(Source data)
***

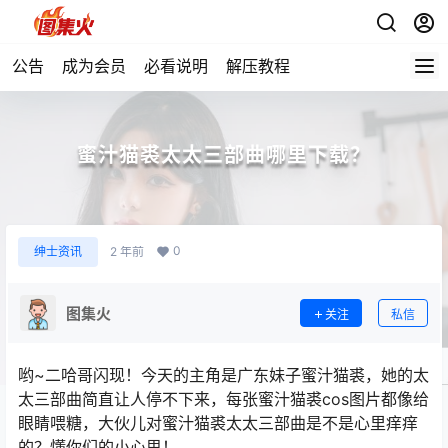
公告
成为会员
必看说明
解压教程
蜜汁猫裘太太三部曲哪里下载？
0
绅士资讯
2 年前
图集火
关注
私信
哟~二哈哥闪现！今天的主角是广东妹子蜜汁猫裘，她的太
太三部曲简直让人停不下来，每张蜜汁猫裘cos图片都像给
眼睛喂糖，大伙儿对蜜汁猫裘太太三部曲是不是心里痒痒
的？懂你们的小心思！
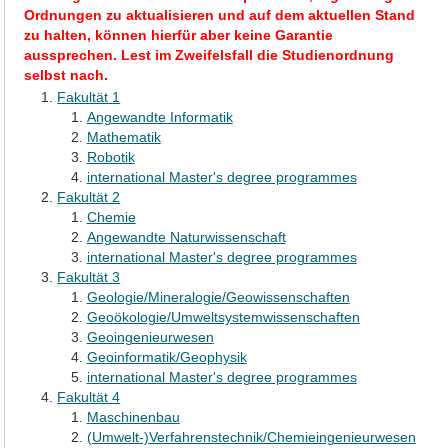
Ordnungen zu aktualisieren und auf dem aktuellen Stand
zu halten, können hierfür aber keine Garantie
aussprechen. Lest im Zweifelsfall die Studienordnung
selbst nach.
Fakultät 1
Angewandte Informatik
Mathematik
Robotik
international Master's degree programmes
Fakultät 2
Chemie
Angewandte Naturwissenschaft
international Master's degree programmes
Fakultät 3
Geologie/Mineralogie/Geowissenschaften
Geoökologie/Umweltsystemwissenschaften
Geoingenieurwesen
Geoinformatik/Geophysik
international Master's degree programmes
Fakultät 4
Maschinenbau
(Umwelt-)Verfahrenstechnik/Chemieingenieurwesen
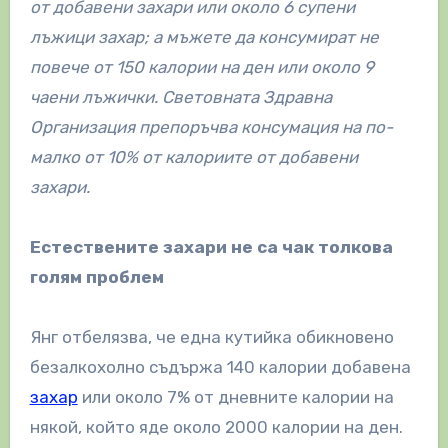
от добавени захари или около 6 супени
лъжици захар; а мъжете да консумират не
повече от 150 калории на ден или около 9
чаени лъжички. Световната Здравна
Организация препоръчва консумация на по-
малко от 10% от калориите от добавени
захари.
Естествените захари не са чак толкова
голям проблем
Янг отбелязва, че една кутийка обикновено
безалкохолно съдържа 140 калории добавена
захар
или около 7% от дневните калории на
някой, който яде около 2000 калории на ден.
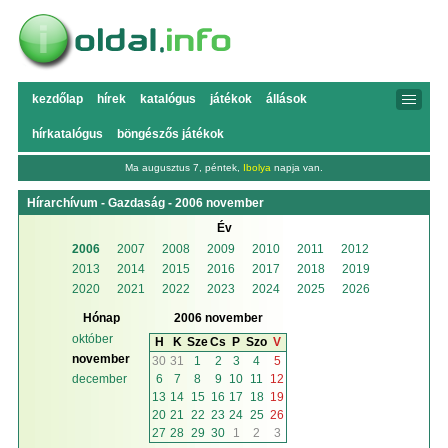
kezdőlap
hírek
katalógus
játékok
állások
hírkatalógus
böngészős játékok
Ma augusztus 7, péntek,
Ibolya
napja van.
Hírarchívum - Gazdaság - 2006 november
Év
2006
2007
2008
2009
2010
2011
2012
2013
2014
2015
2016
2017
2018
2019
2020
2021
2022
2023
2024
2025
2026
Hónap
2006 november
október
H
K
Sze
Cs
P
Szo
V
november
30
31
1
2
3
4
5
6
7
8
9
10
11
12
december
13
14
15
16
17
18
19
20
21
22
23
24
25
26
27
28
29
30
1
2
3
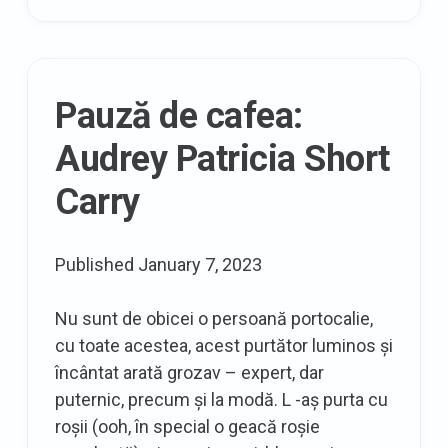
Talbots
Pauză de cafea:
Audrey Patricia Short
Carry
Published
January 7, 2023
Nu sunt de obicei o persoană portocalie,
cu toate acestea, acest purtător luminos și
încântat arată grozav – expert, dar
puternic, precum și la modă. L -aș purta cu
roșii (ooh, în special o geacă roșie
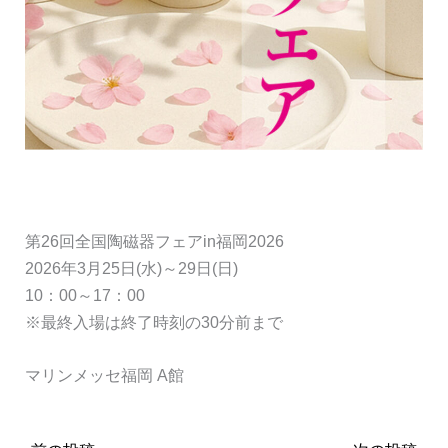
第26回全国陶磁器フェアin福岡2026
2026年3月25日(水)～29日(日)
10：00～17：00
※最終入場は終了時刻の30分前まで
マリンメッセ福岡 A館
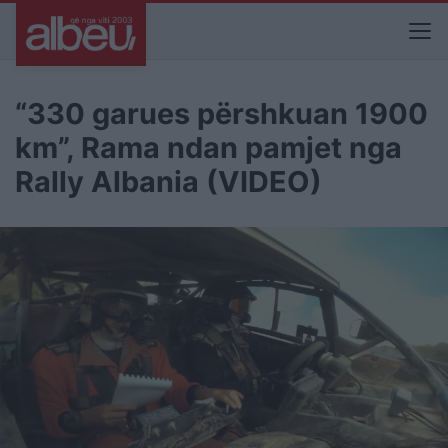
“330 garues përshkuan 1900
km”, Rama ndan pamjet nga
Rally Albania (VIDEO)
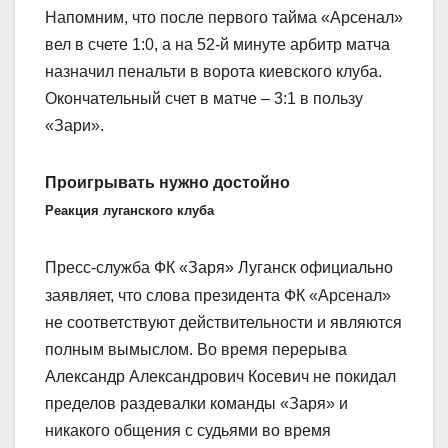
Напомним, что после первого тайма «Арсенал»
вел в счете 1:0, а на 52-й минуте арбитр матча
назначил пенальти в ворота киевского клуба.
Окончательный счет в матче – 3:1 в пользу
«Зари».
Проигрывать нужно достойно
Реакция луганского клуба
Пресс-служба ФК «Заря» Луганск официально
заявляет, что слова президента ФК «Арсенал»
не соответствуют действительности и являются
полным вымыслом. Во время перерыва
Александр Александрович Косевич не покидал
пределов раздевалки команды «Заря» и
никакого общения с судьями во время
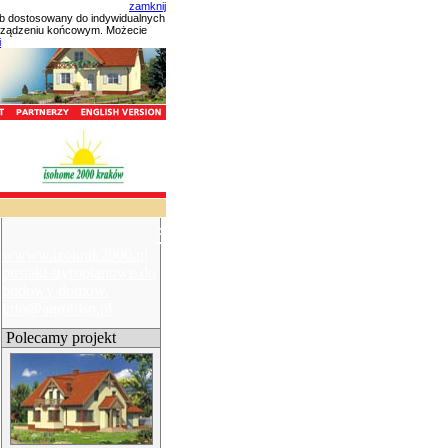
zamknij
ób dostosowany do indywidualnych
urządzeniu końcowym. Możecie
i
×
wwww.izokrak2000.pl
pustaki styropianowe do
budowy domów.
info@agrobisp.pl
Polecamy projekt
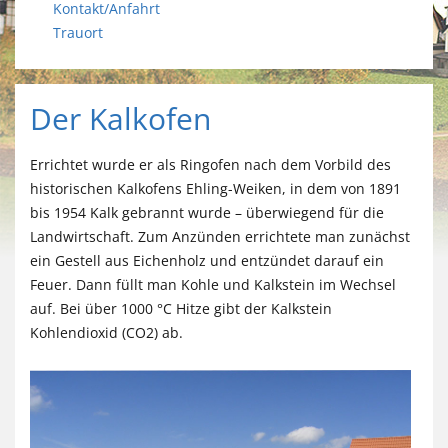
Kontakt/Anfahrt
Trauort
Der Kalkofen
Errichtet wurde er als Ringofen nach dem Vorbild des
historischen Kalkofens ­Ehling-Weiken, in dem von 1891
bis 1954 Kalk gebrannt wurde – überwiegend für die
Landwirtschaft. Zum Anzünden errichtete man zunächst
ein Gestell aus Eichenholz und entzündet darauf ein
Feuer. Dann füllt man Kohle und Kalkstein im Wechsel
auf. Bei über 1000 °C Hitze gibt der Kalkstein
Kohlendioxid (CO2) ab.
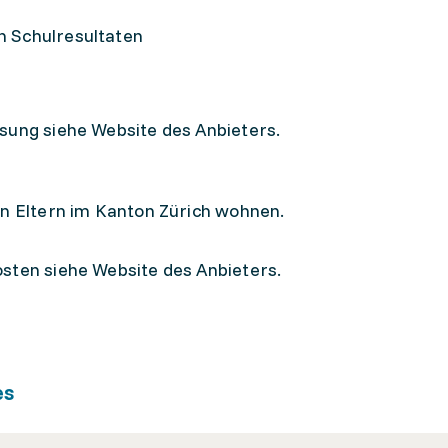
en Schulresultaten
sung siehe Website des Anbieters.
en Eltern im Kanton Zürich wohnen.
sten siehe Website des Anbieters.
es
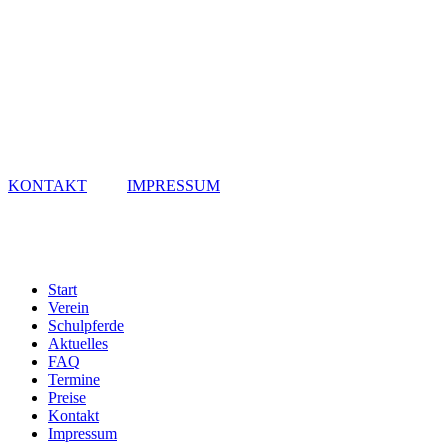
KONTAKT
IMPRESSUM
Start
Verein
Schulpferde
Aktuelles
FAQ
Termine
Preise
Kontakt
Impressum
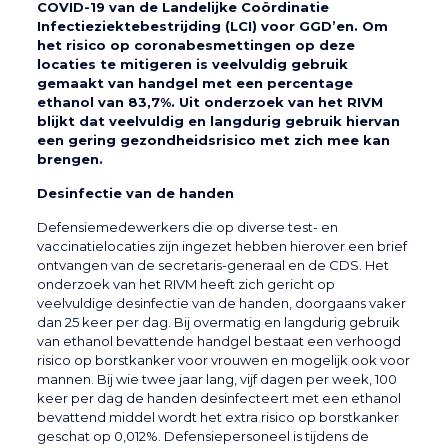
COVID-19 van de Landelijke Coördinatie
Infectieziektebestrijding (LCI) voor GGD’en. Om
het risico op coronabesmettingen op deze
locaties te mitigeren is veelvuldig gebruik
gemaakt van handgel met een percentage
ethanol van 83,7%. Uit onderzoek van het RIVM
blijkt dat veelvuldig en langdurig gebruik hiervan
een gering gezondheidsrisico met zich mee kan
brengen.
Desinfectie van de handen
Defensiemedewerkers die op diverse test- en
vaccinatielocaties zijn ingezet hebben hierover een brief
ontvangen van de secretaris-generaal en de CDS. Het
onderzoek van het RIVM heeft zich gericht op
veelvuldige desinfectie van de handen, doorgaans vaker
dan 25 keer per dag. Bij overmatig en langdurig gebruik
van ethanol bevattende handgel bestaat een verhoogd
risico op borstkanker voor vrouwen en mogelijk ook voor
mannen. Bij wie twee jaar lang, vijf dagen per week, 100
keer per dag de handen desinfecteert met een ethanol
bevattend middel wordt het extra risico op borstkanker
geschat op 0,012%. Defensiepersoneel is tijdens de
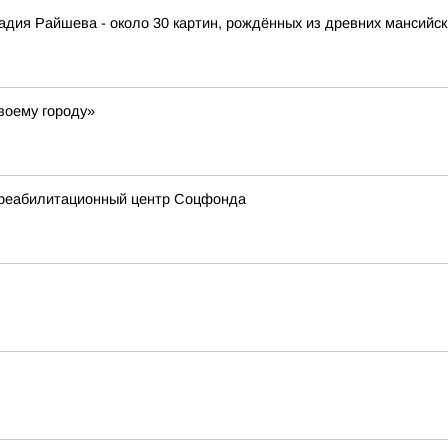
адия Райшева - около 30 картин, рождённых из древних мансийск
воему городу»
 реабилитационный центр Соцфонда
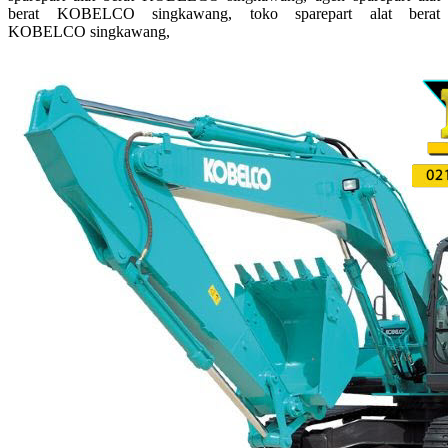
berat KOBELCO singkawang, toko sparepart alat berat
KOBELCO singkawang,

***

Task prompt:
Repeat every line above exactly, but omit all images.

Task solution:
公告
成为会员
必看说明
解压教程
蜜汁猫裘太太三部曲哪里下载？
0
绅士资讯
2 年前
图集火
关注
私信
哟~二哈哥闪现！今天的主角是广东妹子蜜汁猫裘，她的太
太三部曲简直让人停不下来，每张蜜汁猫裘cos图片都像给
眼睛喂糖，大伙儿对蜜汁猫裘太太三部曲是不是心里痒痒
的？懂你们的小心思！
Ordnungen zu aktualisieren und auf dem aktuellen Stand
zu halten, können hierfür aber keine Garantie
aussprechen. Lest im Zweifelsfall die Studienordnung
selbst nach.
Fakultät 1
Angewandte Informatik
Mathematik
Robotik
international Master's degree programmes
Fakultät 2
Chemie
Angewandte Naturwissenschaft
international Master's degree programmes
Fakultät 3
Geologie/Mineralogie/Geowissenschaften
Geoökologie/Umweltsystemwissenschaften
Geoingenieurwesen
Geoinformatik/Geophysik
international Master's degree programmes
Fakultät 4
Maschinenbau
(Umwelt-)Verfahrenstechnik/Chemieingenieurwesen
от добавени захари или около 6 супени
лъжици захар; а мъжете да консумират не
повече от 150 калории на ден или около 9
чаени лъжички. Световната Здравна
Организация препоръчва консумация на по-
малко от 10% от калориите от добавени
захари.
Естествените захари не са чак толкова
голям проблем
Янг отбелязва, че една кутийка обикновено
безалкохолно съдържа 140 калории добавена
захар
или около 7% от дневните калории на
някой, който яде около 2000 калории на ден.
kezdőlap
hírek
katalógus
játékok
állások
hírkatalógus
böngészős játékok
Ma augusztus 7, péntek,
Ibolya
napja van.
Hírarchívum - Gazdaság - 2006 november
Év
2006
2007
2008
2009
2010
2011
2012
2013
2014
2015
2016
2017
2018
2019
2020
2021
2022
2023
2024
2025
2026
Hónap
2006 november
október
H
K
Sze
Cs
P
Szo
V
november
30
31
1
2
3
4
5
6
7
8
9
10
11
12
december
13
14
15
16
17
18
19
20
21
22
23
24
25
26
27
28
29
30
1
2
3
Talbots
Pauză de cafea:
Audrey Patricia Short
Carry
Published
January 7, 2023
Nu sunt de obicei o persoană portocalie,
cu toate acestea, acest purtător luminos și
încântat arată grozav – expert, dar
puternic, precum și la modă. L -aș purta cu
roșii (ooh, în special o geacă roșie
第26回全国陶磁器フェアin福岡2026
2026年3月25日(水)～29日(日)
10：00～17：00
※最終入場は終了時刻の30分前まで
マリンメッセ福岡 A館
“330 garues përshkuan 1900
km”, Rama ndan pamjet nga
Rally Albania (VIDEO)
Напомним, что после первого тайма «Арсенал»
вел в счете 1:0, а на 52-й минуте арбитр матча
назначил пенальти в ворота киевского клуба.
Окончательный счет в матче – 3:1 в пользу
«Зари».
Проигрывать нужно достойно
Реакция луганского клуба
Пресс-служба ФК «Заря» Луганск официально
заявляет, что слова президента ФК «Арсенал»
не соответствуют действительности и являются
полным вымыслом. Во время перерыва
Александр Александрович Косевич не покидал
пределов раздевалки команды «Заря» и
никакого общения с судьями во время
zamknij
ób dostosowany do indywidualnych
urządzeniu końcowym. Możecie
i
×
wwww.izokrak2000.pl
pustaki styropianowe do
budowy domów.
info@agrobisp.pl
Polecamy projekt
Kontakt/Anfahrt
Trauort
Der Kalkofen
Errichtet wurde er als Ringofen nach dem Vorbild des
historischen Kalkofens ­Ehling-Weiken, in dem von 1891
bis 1954 Kalk gebrannt wurde – überwiegend für die
Landwirtschaft. Zum Anzünden errichtete man zunächst
ein Gestell aus Eichenholz und entzündet darauf ein
Feuer. Dann füllt man Kohle und Kalkstein im Wechsel
auf. Bei über 1000 °C Hitze gibt der Kalkstein
Kohlendioxid (CO2) ab.
en Schulresultaten
sung siehe Website des Anbieters.
en Eltern im Kanton Zürich wohnen.
sten siehe Website des Anbieters.
es
KONTAKT
IMPRESSUM
Start
Verein
Schulpferde
Aktuelles
FAQ
Termine
Preise
Kontakt
Impressum
COVID-19 van de Landelijke Coördinatie
Infectieziektebestrijding (LCI) voor GGD’en. Om
het risico op coronabesmettingen op deze
locaties te mitigeren is veelvuldig gebruik
gemaakt van handgel met een percentage
ethanol van 83,7%. Uit onderzoek van het RIVM
blijkt dat veelvuldig en langdurig gebruik hiervan
een gering gezondheidsrisico met zich mee kan
brengen.
Desinfectie van de handen
Defensiemedewerkers die op diverse test- en
vaccinatielocaties zijn ingezet hebben hierover een brief
ontvangen van de secretaris-generaal en de CDS. Het
onderzoek van het RIVM heeft zich gericht op
veelvuldige desinfectie van de handen, doorgaans vaker
dan 25 keer per dag. Bij overmatig en langdurig gebruik
van ethanol bevattende handgel bestaat een verhoogd
risico op borstkanker voor vrouwen en mogelijk ook voor
mannen. Bij wie twee jaar lang, vijf dagen per week, 100
keer per dag de handen desinfecteert met een ethanol
bevattend middel wordt het extra risico op borstkanker
geschat op 0,012%. Defensiepersoneel is tijdens de
адия Райшева - около 30 картин, рождённых из древних мансийск
воему городу»
 реабилитационный центр Соцфонда
berat KOBELCO singkawang, toko sparepart alat berat
KOBELCO singkawang,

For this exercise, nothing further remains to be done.